2003 aviation accident

Ukrainian-Mediterranean Airlines Flight 4230 was a chartered international passenger flight, a Yakovlev Yak-42D operated by Ukrainian UM Airlines, which crashed in 2003.

Flying from Manas International Airport, Bishkek, Kyrgyzstan to Zaragoza Airport, Spain, the Yak-42D tried to land at Trabzon Airport in Turkey to refuel on May 26, 2003, but, because of dense fog, it slammed into a mountain near Maçka, Trabzon. All 13 crew and 62 passengers were killed. It remains the third-worst crash in Turkish aviation history.

==Accident==
The Ukrainian-Mediterranean Airlines Yakovlev Yak-42 was a chartered aircraft being used to transport Spanish troops after a four-month peacekeeping tour of Afghanistan. The final destination was Zaragoza Airport, but the aircraft attempted to stopover at Trabzon Airport in Turkey in order to refuel. The aircraft crashed into the side of a mountain near the town of Maçka, 15 mi from Trabzon, on its third attempt to land in dense fog. The pilot had stated that he could not see the runway; visibility was less than 10 m.
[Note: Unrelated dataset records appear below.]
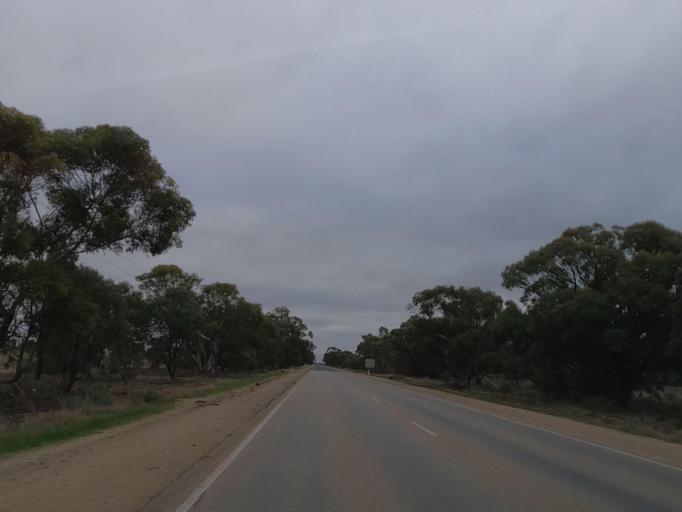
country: AU
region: Victoria
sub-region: Swan Hill
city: Swan Hill
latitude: -35.4021
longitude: 143.5783
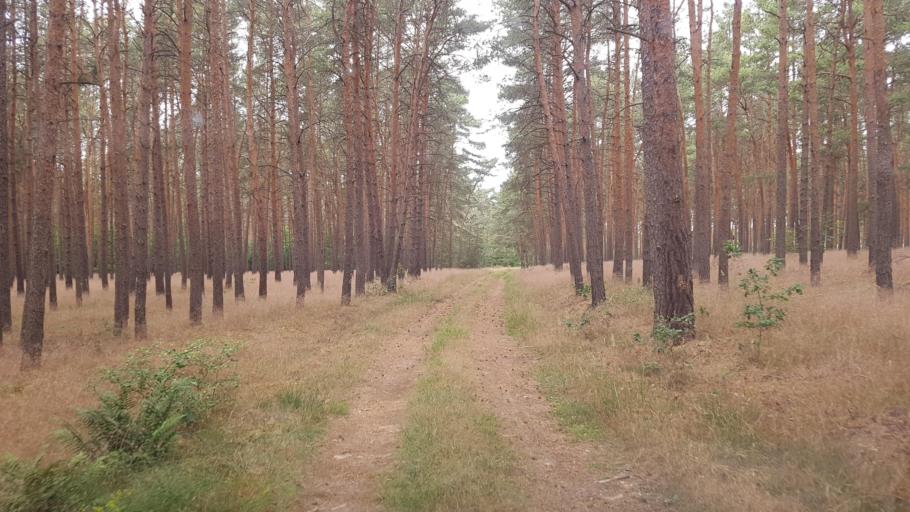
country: DE
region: Brandenburg
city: Treuenbrietzen
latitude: 52.0445
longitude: 12.8230
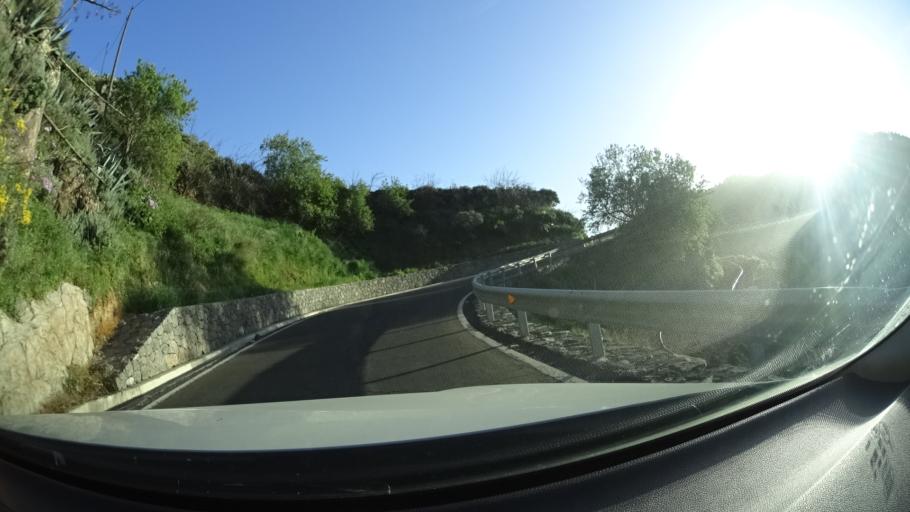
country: ES
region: Canary Islands
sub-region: Provincia de Las Palmas
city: Artenara
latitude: 28.0339
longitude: -15.6696
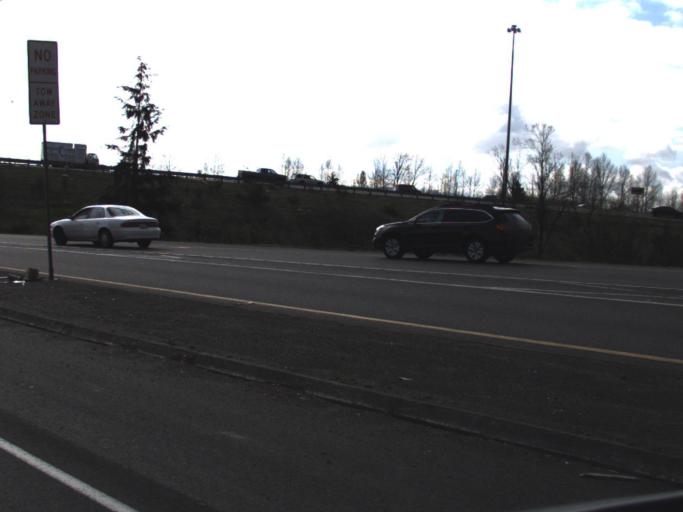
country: US
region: Washington
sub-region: King County
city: Algona
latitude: 47.3025
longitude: -122.2547
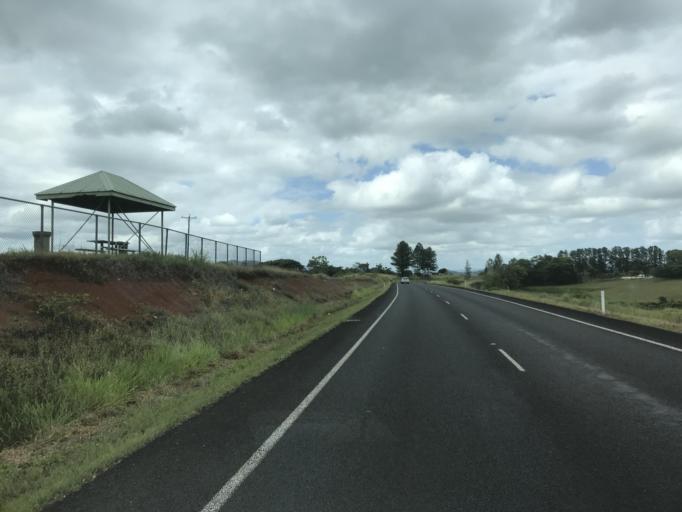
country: AU
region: Queensland
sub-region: Cassowary Coast
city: Innisfail
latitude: -17.5783
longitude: 145.9701
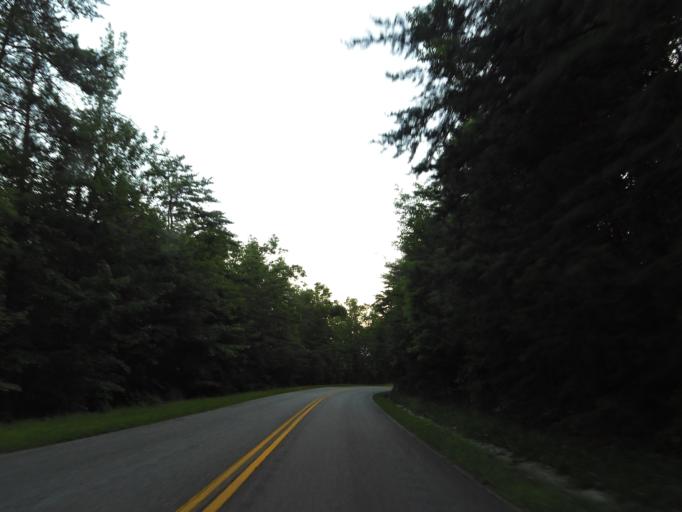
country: US
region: Tennessee
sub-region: Blount County
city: Maryville
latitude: 35.6074
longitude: -83.9788
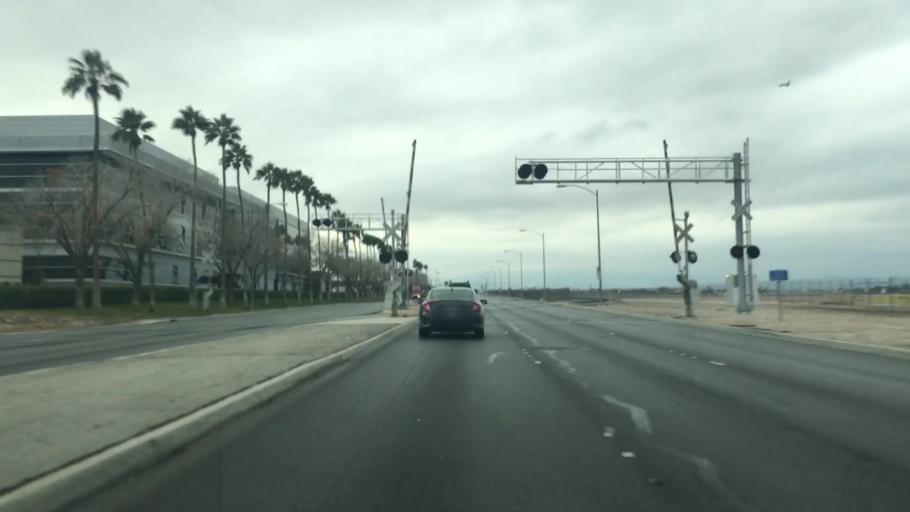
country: US
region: Nevada
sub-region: Clark County
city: Paradise
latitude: 36.0714
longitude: -115.1577
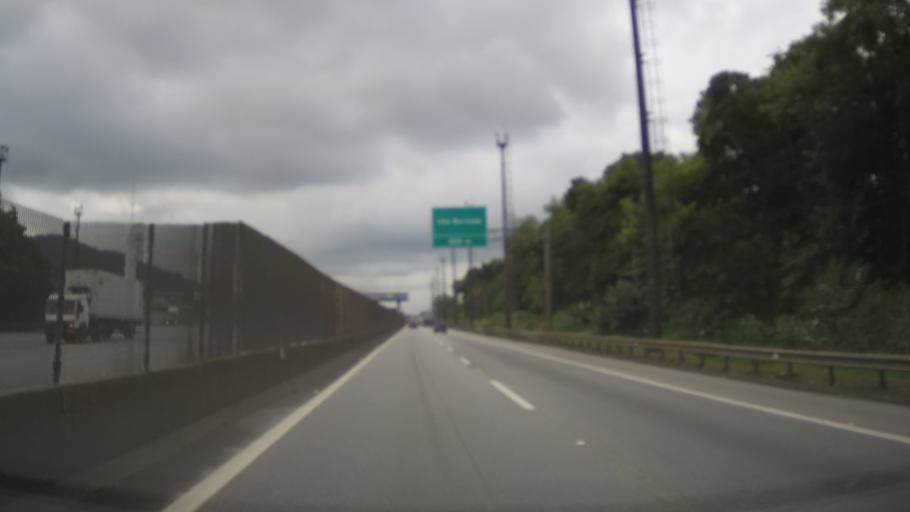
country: BR
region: Sao Paulo
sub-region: Santos
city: Santos
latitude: -23.8932
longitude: -46.3039
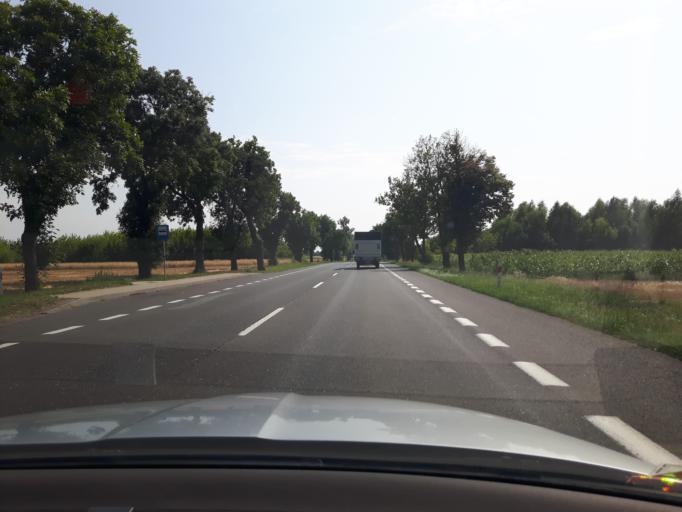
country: PL
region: Masovian Voivodeship
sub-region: Powiat mlawski
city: Wisniewo
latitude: 53.0122
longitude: 20.3318
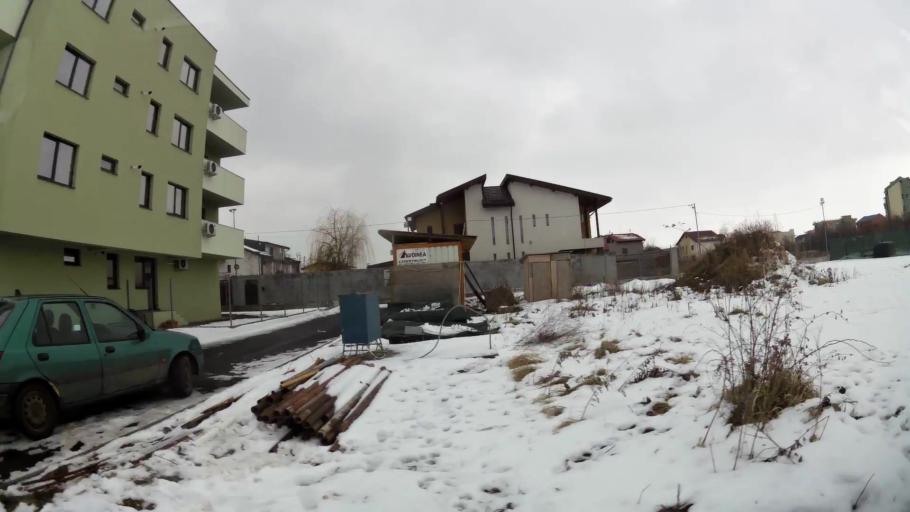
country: RO
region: Ilfov
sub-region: Comuna Otopeni
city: Otopeni
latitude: 44.5445
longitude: 26.0758
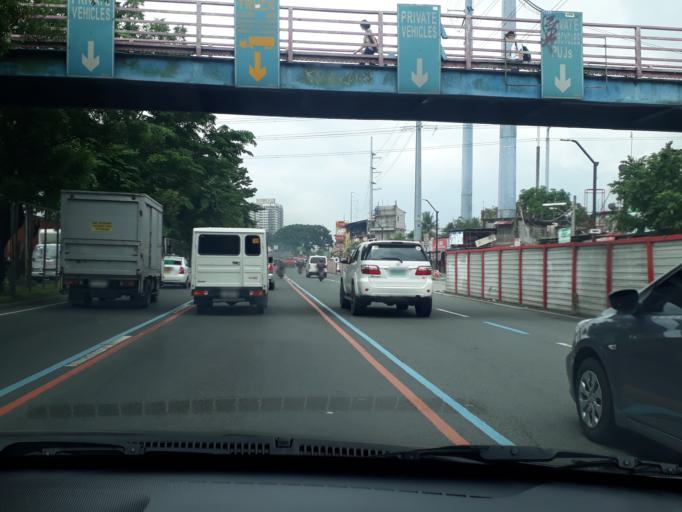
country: PH
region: Calabarzon
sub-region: Province of Rizal
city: Pateros
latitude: 14.5360
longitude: 121.0575
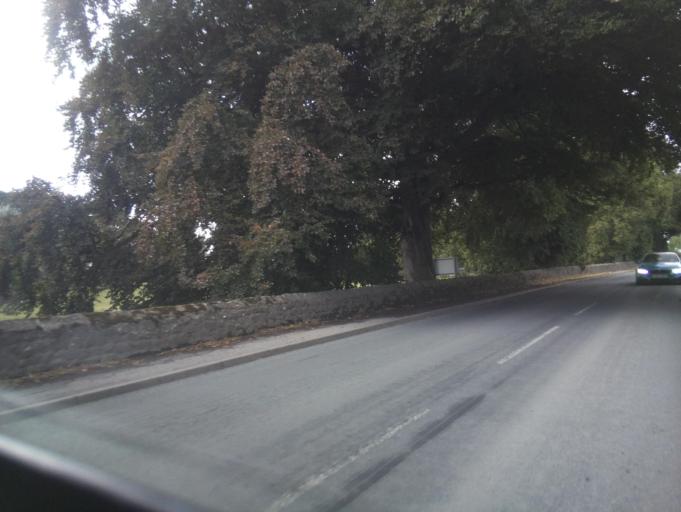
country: GB
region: England
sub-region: North Yorkshire
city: Bedale
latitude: 54.2243
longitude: -1.6614
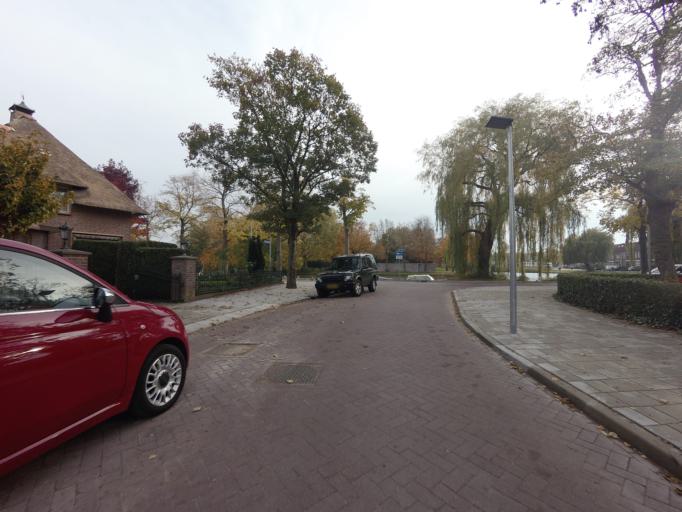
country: NL
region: Utrecht
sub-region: Gemeente Woerden
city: Woerden
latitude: 52.0895
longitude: 4.8810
All crew and passengers were killed in the impact. The troops on board comprised 41 members of the army and 21 members of the air force. The aircraft was also carrying ammunition; explosions after the crash distributed the wreckage over a large area.

==Passengers and crew==

| Country | Passengers | Crew | Total |
|---|---|---|---|
| Spain | 62 | 0 | 62 |
| Ukraine | 0 | 12 | 12 |
| Belarus | 0 | 1 | 1 |
| Total | 62 | 13 | 75 |

==Context==
The aircraft had been chartered from the Ukrainian Ukrainian-Mediterranean Airlines by the Spanish defence ministry to return some of the 120 Spanish troops working as International Security Assistance Force peacekeepers in Afghanistan.

==Aftermath==
Spanish defence minister Federico Trillo stated, "the meteorological conditions and dense fog caused the drama." NATO Secretary-General George Robertson stated, "This is an appalling tragedy, given that these soldiers were serving the interest of peace in a difficult mission in Afghanistan." In 2004, the Spanish government sacked three generals after it was discovered that 22 of the victims' bodies had been misidentified and returned to the wrong families.